* DESCRIPTION OF THE TASK: Go through the records and copy each line where the string "laid" occurs.

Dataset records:
========

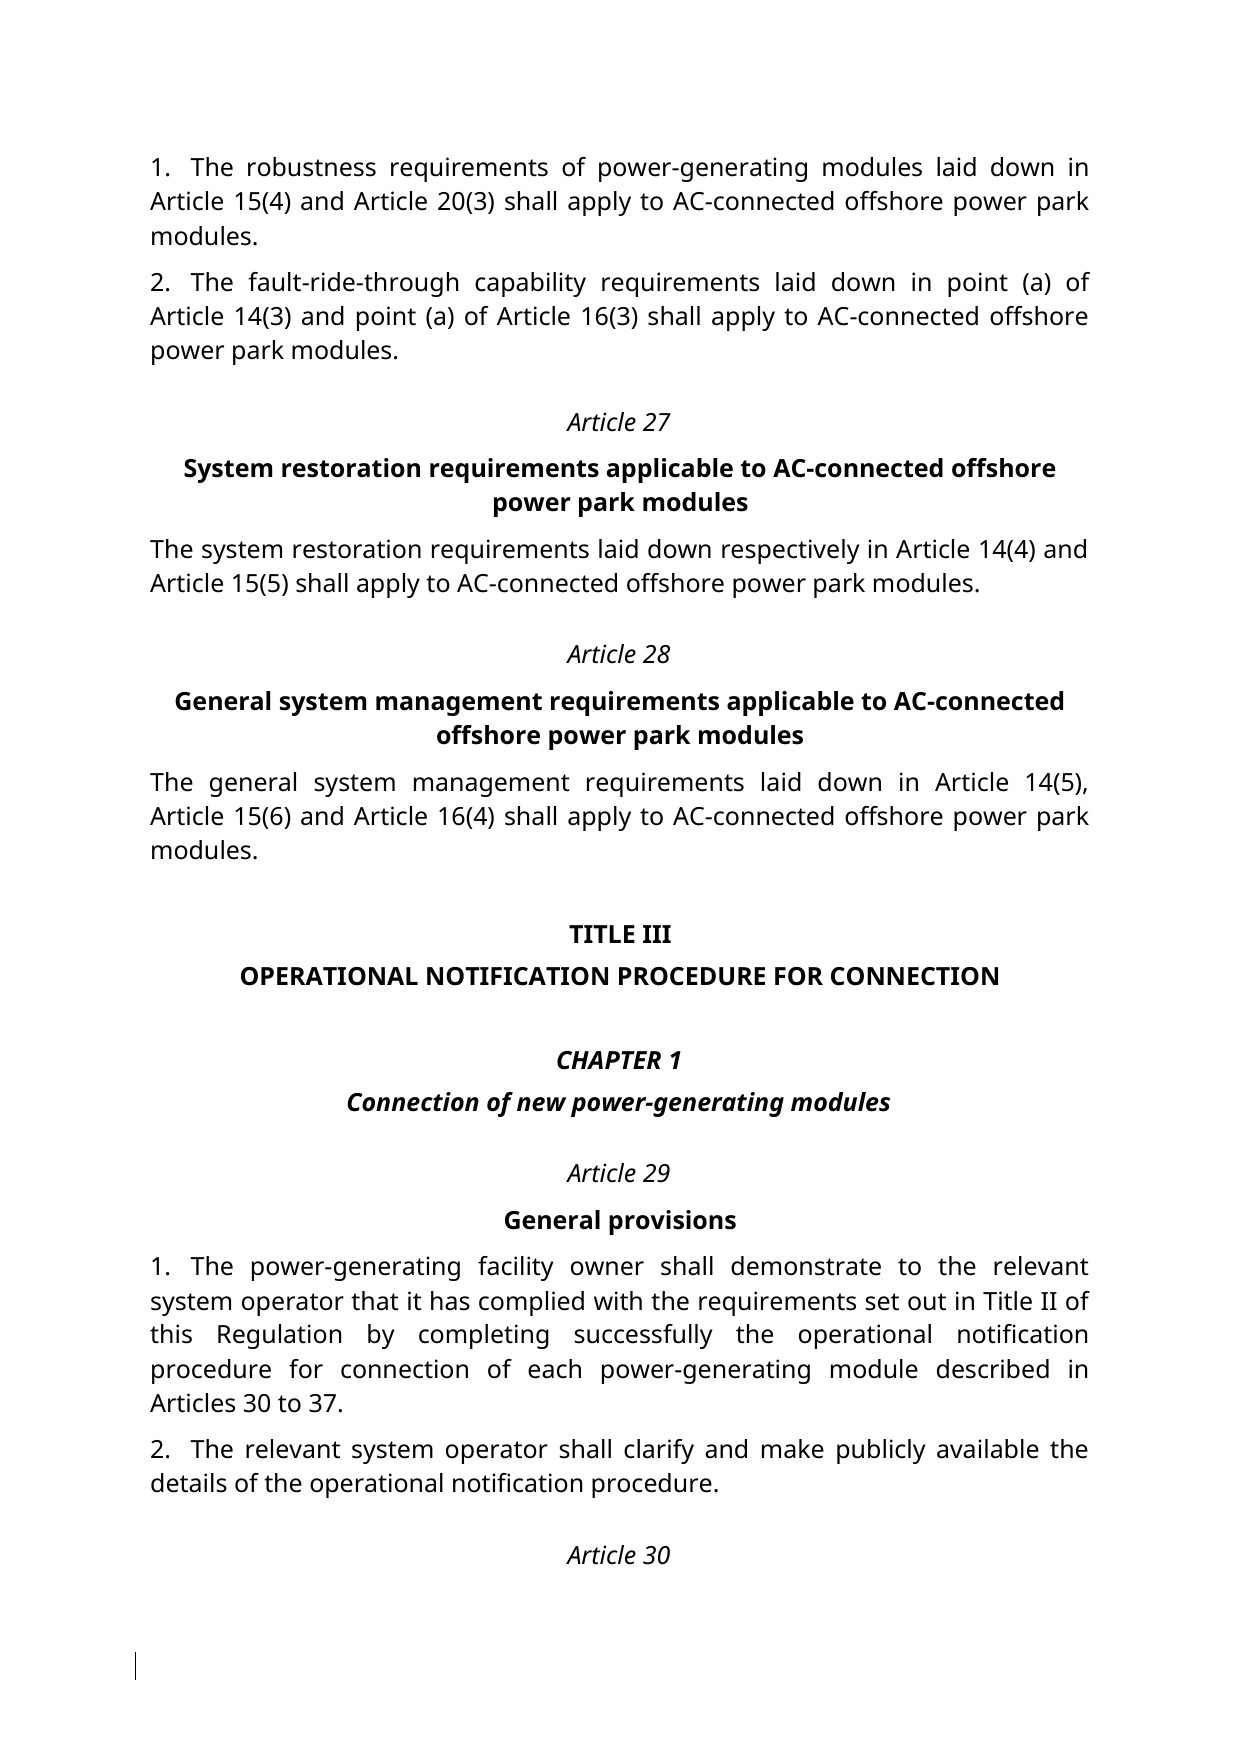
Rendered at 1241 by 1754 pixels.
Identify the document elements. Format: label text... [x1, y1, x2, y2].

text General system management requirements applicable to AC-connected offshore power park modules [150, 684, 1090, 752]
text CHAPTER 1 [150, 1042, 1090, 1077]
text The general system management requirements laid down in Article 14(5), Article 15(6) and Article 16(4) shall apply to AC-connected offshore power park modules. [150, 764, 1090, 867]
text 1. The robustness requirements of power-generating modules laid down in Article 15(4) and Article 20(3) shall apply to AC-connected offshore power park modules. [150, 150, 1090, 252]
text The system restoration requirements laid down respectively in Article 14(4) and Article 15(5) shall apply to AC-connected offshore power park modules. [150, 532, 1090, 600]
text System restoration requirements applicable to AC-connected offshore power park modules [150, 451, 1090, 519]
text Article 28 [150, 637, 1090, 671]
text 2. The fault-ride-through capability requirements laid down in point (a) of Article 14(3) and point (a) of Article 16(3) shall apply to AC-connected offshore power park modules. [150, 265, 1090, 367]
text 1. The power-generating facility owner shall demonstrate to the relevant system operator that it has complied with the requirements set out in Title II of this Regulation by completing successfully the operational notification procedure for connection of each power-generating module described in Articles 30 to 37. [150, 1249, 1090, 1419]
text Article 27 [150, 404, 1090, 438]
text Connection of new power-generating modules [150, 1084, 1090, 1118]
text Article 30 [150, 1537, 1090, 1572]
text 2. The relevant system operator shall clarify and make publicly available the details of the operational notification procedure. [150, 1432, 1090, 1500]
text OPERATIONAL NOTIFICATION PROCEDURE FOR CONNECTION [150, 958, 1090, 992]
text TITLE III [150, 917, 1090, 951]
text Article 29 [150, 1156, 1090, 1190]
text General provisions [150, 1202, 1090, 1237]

========

* PROBLEM SOLUTION:
text The general system management requirements laid down in Article 14(5), Article 15(6) and Article 16(4) shall apply to AC-connected offshore power park modules. [150, 764, 1090, 867]
text 1. The robustness requirements of power-generating modules laid down in Article 15(4) and Article 20(3) shall apply to AC-connected offshore power park modules. [150, 150, 1090, 252]
text The system restoration requirements laid down respectively in Article 14(4) and Article 15(5) shall apply to AC-connected offshore power park modules. [150, 532, 1090, 600]
text 2. The fault-ride-through capability requirements laid down in point (a) of Article 14(3) and point (a) of Article 16(3) shall apply to AC-connected offshore power park modules. [150, 265, 1090, 367]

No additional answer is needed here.